Redefining the climate niche of plant species: A novel approach for realistic predictions of species distribution under climate change

Abstract

Climate change is increasingly affecting plant species distributions, in ways that need to be predicted. Here, in a novel prediction approach, we developed the relevant climate niche (RCN) of plants, based on thorough selection of climate variables and implementation of a non-parametric Bayesian network for climate simulations. The RCN was conditionalized to project the fate of Silene acaulis in North America under moderate (Representative Concentration Pathway 4.5; RCP4.5) and extreme (RCP8.5) short-term (2011–2040) climate scenarios.
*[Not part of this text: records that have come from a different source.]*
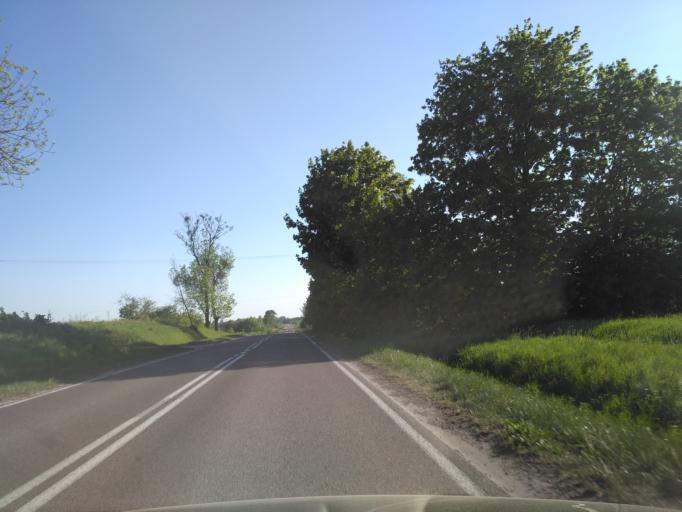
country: PL
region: Lublin Voivodeship
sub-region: Powiat swidnicki
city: Trawniki
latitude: 51.2042
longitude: 23.0673
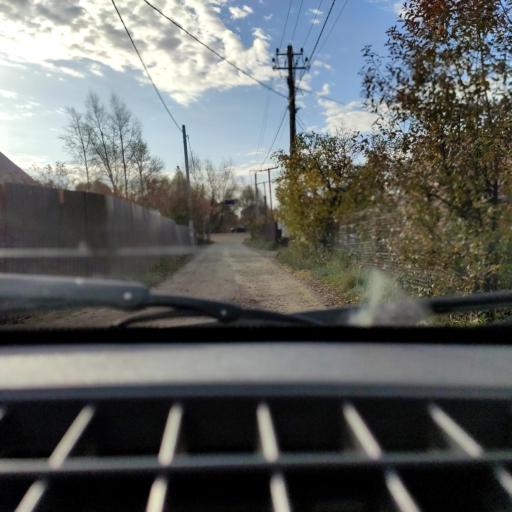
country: RU
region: Bashkortostan
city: Avdon
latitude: 54.7132
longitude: 55.8150
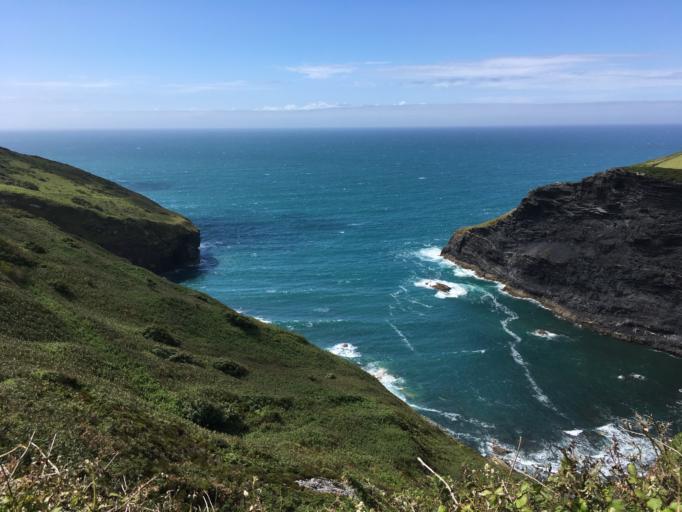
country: GB
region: England
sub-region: Cornwall
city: Camelford
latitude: 50.6950
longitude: -4.6795
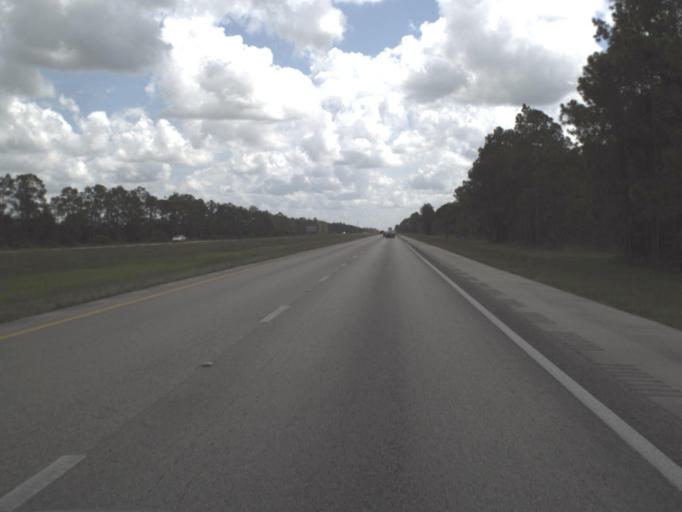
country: US
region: Florida
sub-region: Collier County
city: Golden Gate
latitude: 26.1546
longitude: -81.6397
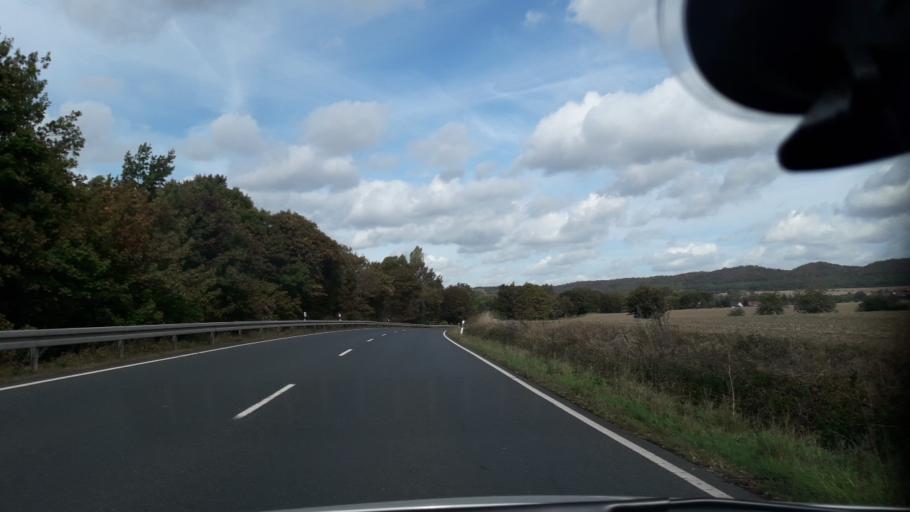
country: DE
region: Lower Saxony
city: Liebenburg
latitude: 51.9950
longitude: 10.3763
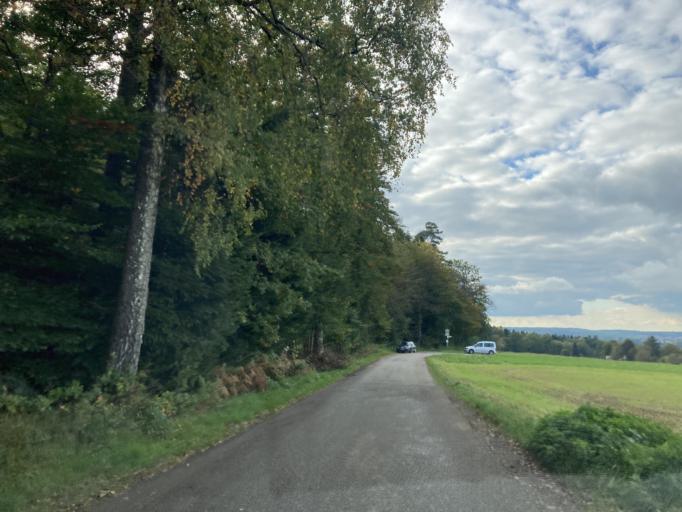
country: DE
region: Baden-Wuerttemberg
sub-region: Karlsruhe Region
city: Dobel
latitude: 48.8356
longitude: 8.5317
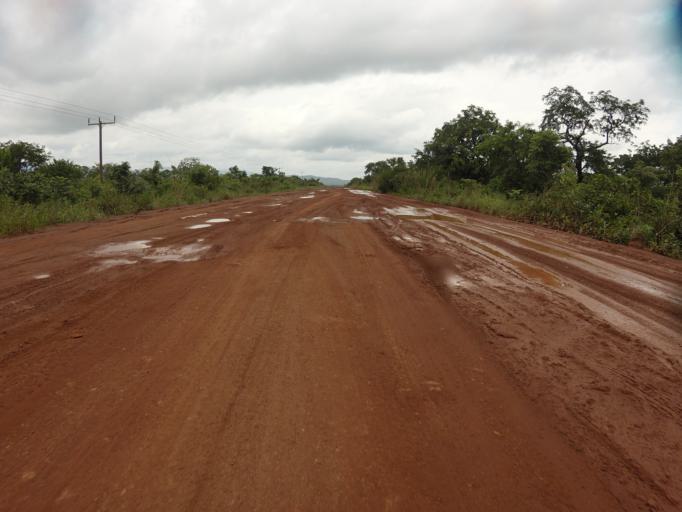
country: GH
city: Kpandae
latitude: 8.3076
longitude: 0.4843
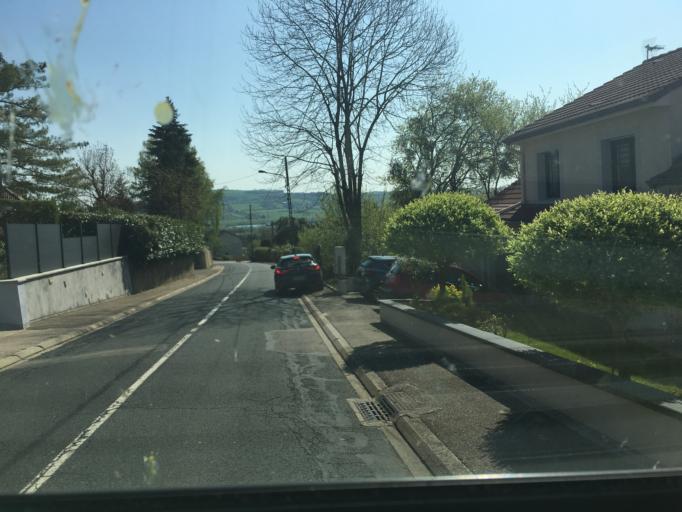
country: FR
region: Lorraine
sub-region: Departement de Meurthe-et-Moselle
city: Norroy-les-Pont-a-Mousson
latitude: 48.9342
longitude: 6.0317
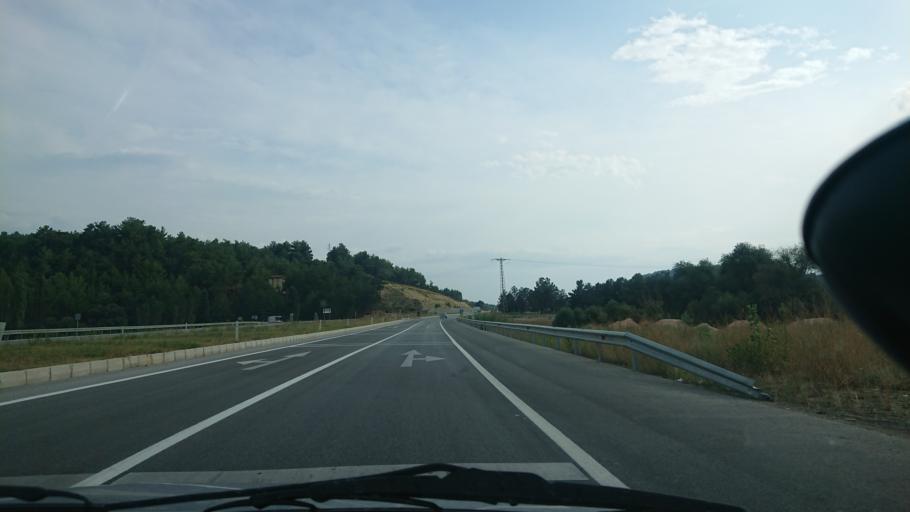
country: TR
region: Kuetahya
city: Gediz
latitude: 38.9271
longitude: 29.3049
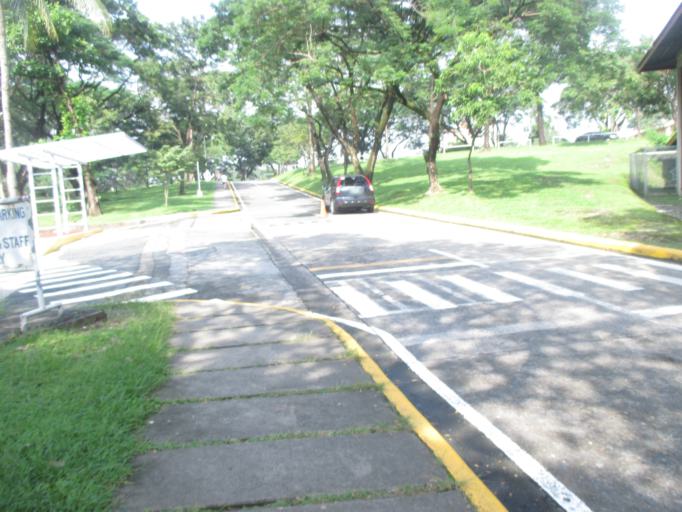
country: PH
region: Metro Manila
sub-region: Marikina
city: Calumpang
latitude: 14.6365
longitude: 121.0786
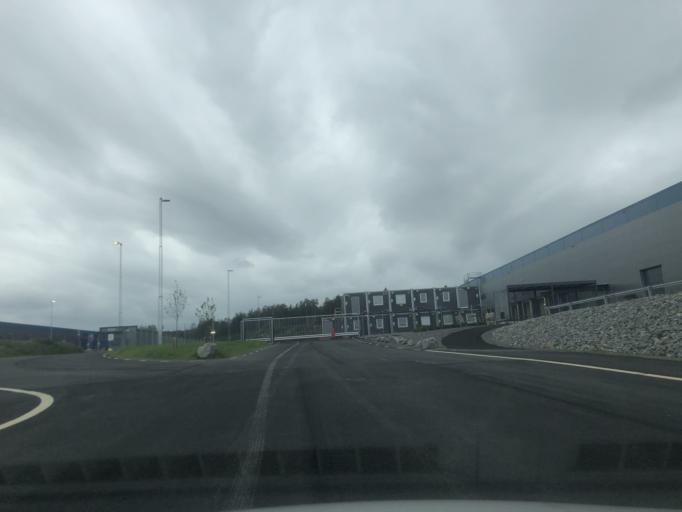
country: SE
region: Vaestra Goetaland
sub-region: Goteborg
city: Majorna
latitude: 57.7360
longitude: 11.8684
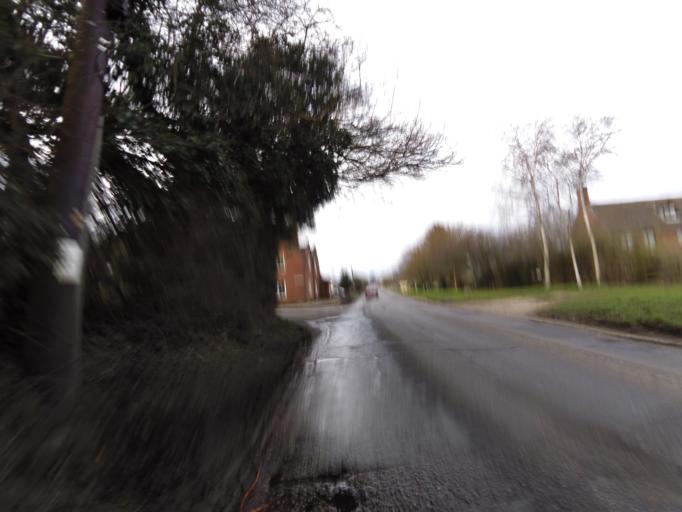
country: GB
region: England
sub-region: Suffolk
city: Ipswich
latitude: 52.0892
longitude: 1.1528
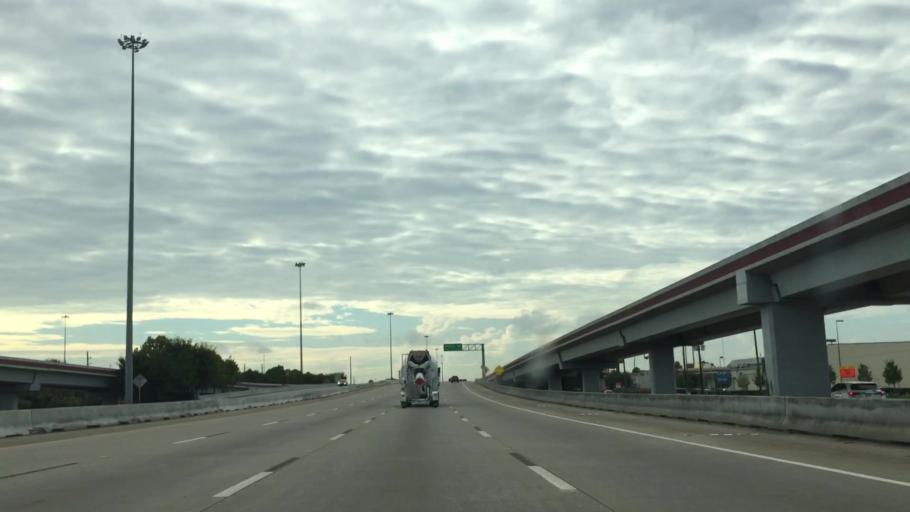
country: US
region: Texas
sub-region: Harris County
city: Jersey Village
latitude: 29.9632
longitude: -95.5506
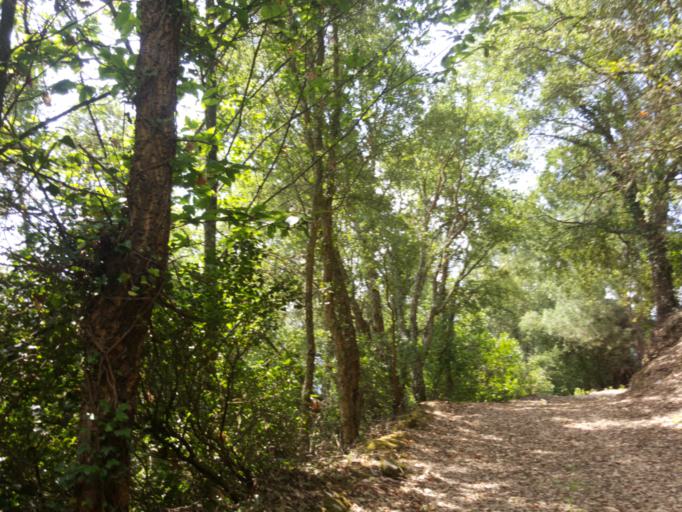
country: PT
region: Vila Real
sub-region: Mesao Frio
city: Mesao Frio
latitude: 41.1724
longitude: -7.8425
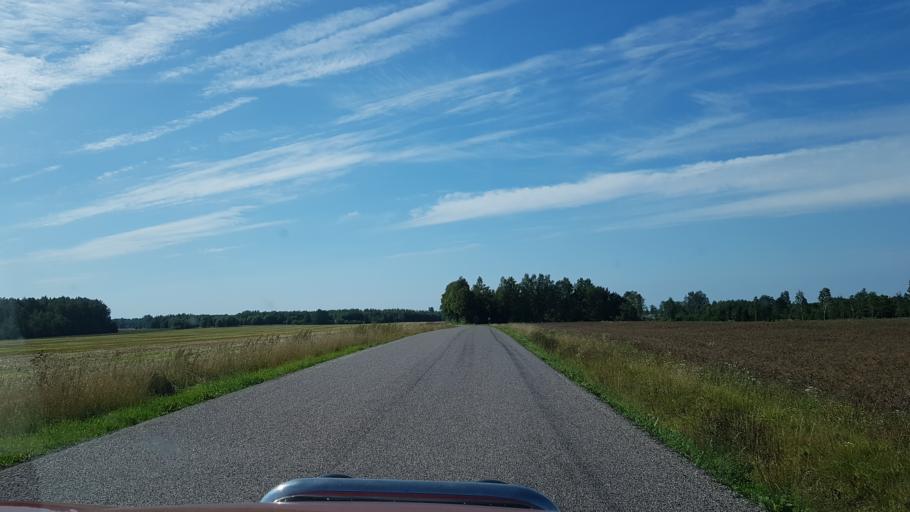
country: EE
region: Tartu
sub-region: Puhja vald
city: Puhja
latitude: 58.2559
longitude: 26.2880
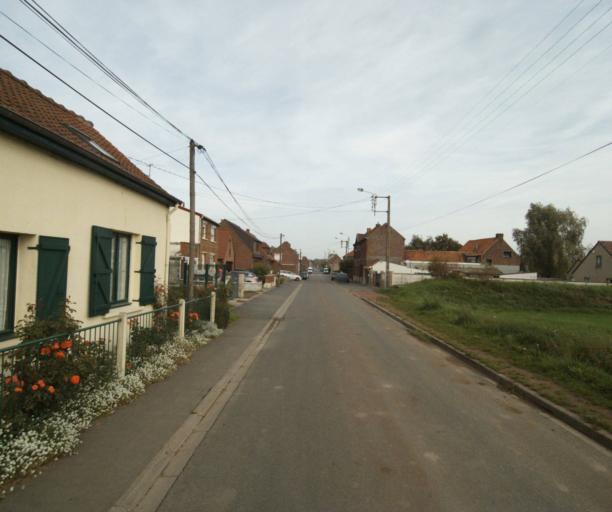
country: FR
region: Nord-Pas-de-Calais
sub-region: Departement du Nord
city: Sainghin-en-Weppes
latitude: 50.5527
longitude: 2.9041
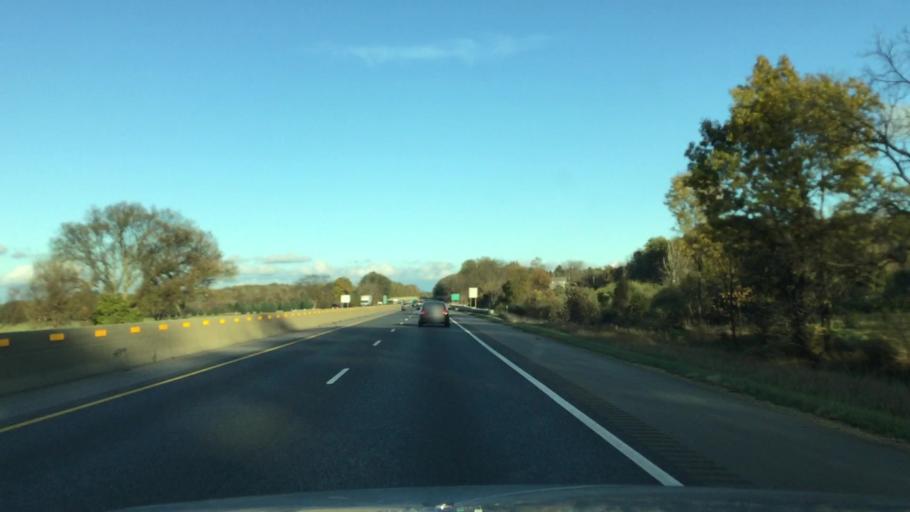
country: US
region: Michigan
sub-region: Kalamazoo County
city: Galesburg
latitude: 42.2769
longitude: -85.4100
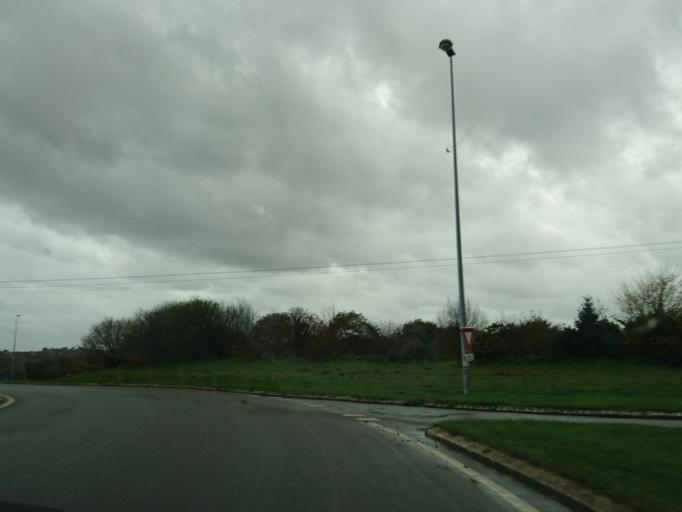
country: FR
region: Brittany
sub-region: Departement du Finistere
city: Guilers
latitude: 48.3736
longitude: -4.5615
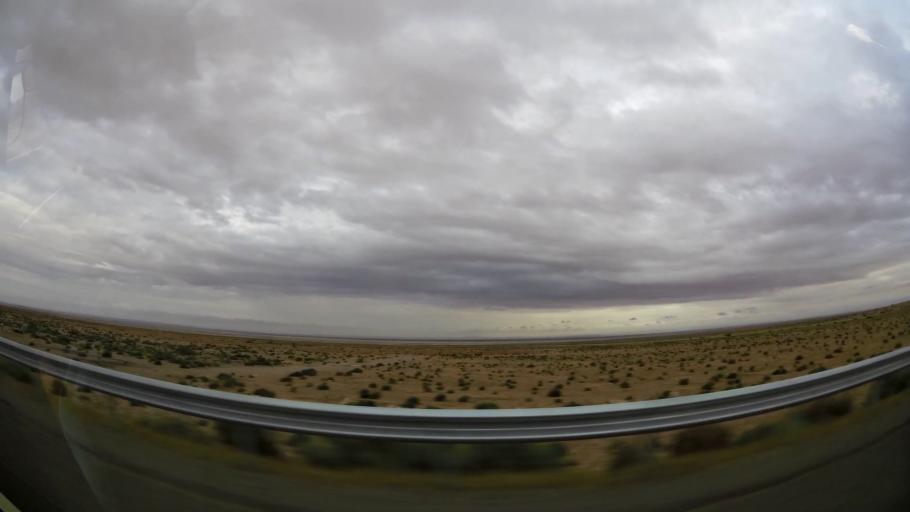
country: MA
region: Taza-Al Hoceima-Taounate
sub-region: Taza
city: Guercif
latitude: 34.3058
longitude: -3.6218
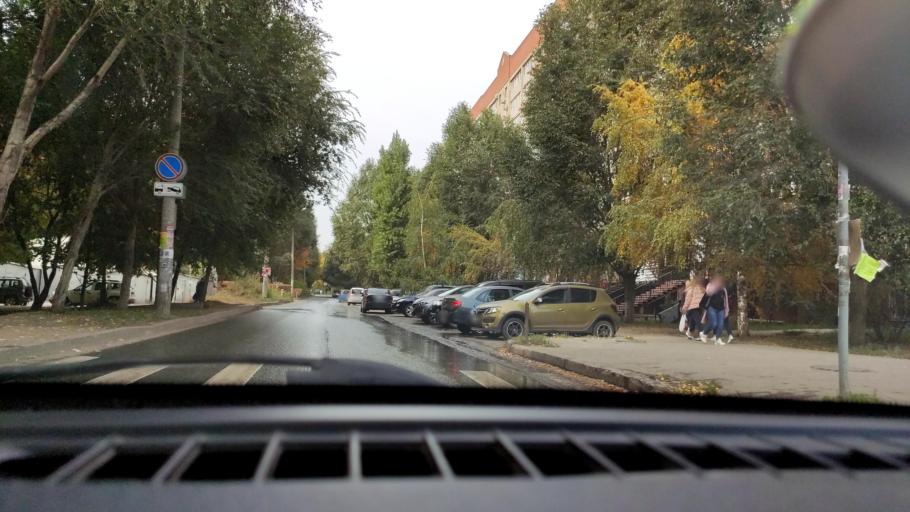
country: RU
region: Samara
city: Samara
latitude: 53.2310
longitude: 50.2516
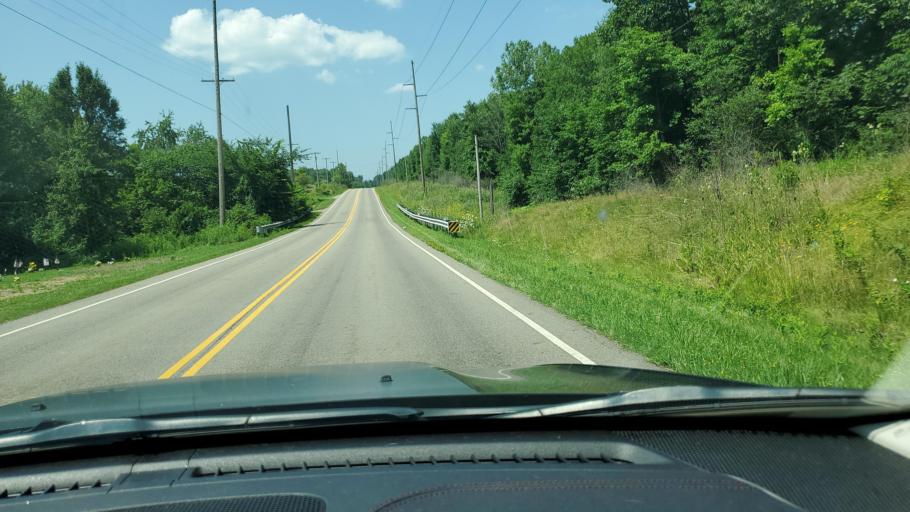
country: US
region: Ohio
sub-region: Trumbull County
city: Bolindale
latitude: 41.1932
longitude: -80.7874
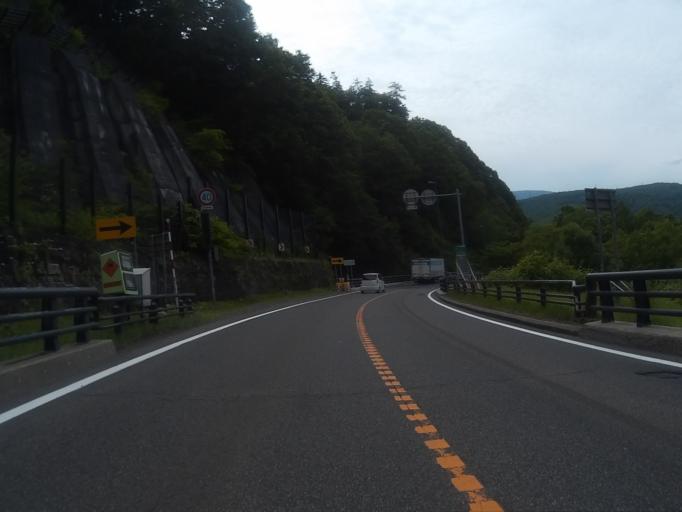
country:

We identified a three-variable climate hypervolume for S. acaulis. Within 20 years >50% of current locations of the species will be outside the defined climate hypervolume. It could compensate for climate change in 2011–2040 through a poleward shift of 0.97 °C or an upshift of 138 m in the RCP4.5 scenario, and 1.29 °C or 184 m in the RCP8.5 scenario. These results demonstrate the benefits of redefining the climate niche of plant species in the form of a user-defined, data-validated, hierarchical network comprising only variables that are consistent with species distribution. Advantages include realism and interpretability in niche modeling, and new opportunities for predicting future species distributions under climate change.